I will let it land, or maybe not; the arc hangs suspended,
Like a question the world refuses to answer.

Where does it end? Does it matter?
One could crush a blade of grass beneath a heel, or let it grow long,
Shifting the weight of emptiness between worlds—
The indifference of a footfall that decides what lives or dies.
But it deepens, does it not?
This wound of our hands, left open by the passing gesture,
Made grave by what we chose not to choose—
A silence heavier than any word.

Is it still indifference if it is honest?
If I close my eyes while the coin spins, if I leave the answer suspended,
Do I step towards complicity?

The truth is—
The truth is I am still, as still as the coin mid-air,
And even as it moves, I stay unshaken,
A mirror to its indecision, an echo of its weightless drift.

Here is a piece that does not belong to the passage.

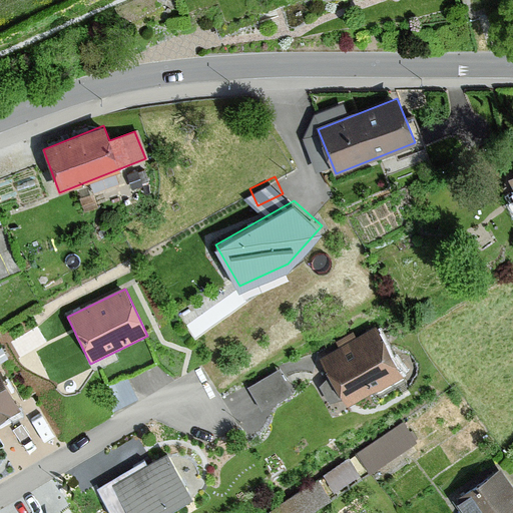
[(403,372),(377,328),(324,360),(350,404),(403,372)]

And in that stillness, I see myself,
Watching the flip, waiting, making of myself a stranger,
One step removed from both the blade of grass and the boot above it,
Letting the world slip between open fingers—
An observer to my own inaction, as if my reflection were fading.

But this is not about me.
It never was.
I offer the coin, I spin it, I'll watch it vanish—
The gleam of metal lost to the sky.
Indifference to its descent,
I become its final lesson—
One foot here, one foot nowhere,
Between heads and tails, in a place that is both,
A space where meaning falters and fades.

I am not the stranger passing by,
nor the saviour.
I am the wound, deepened,
by the balm of my indifference,
my failure to bleed,
my failure to feel
Knowing the world is on fire.
Knowing my feet are bare.

The coin never lands,
It hovers, just out of reach,
Spinning like a promise unfulfilled,
And maybe that was the point,
To show how I, too, let everything fall—
Except for that simple, silent turning away,
A choice made by choosing nothing at all.

As the fire spreads,
I am left watching, knowing my place in the ash.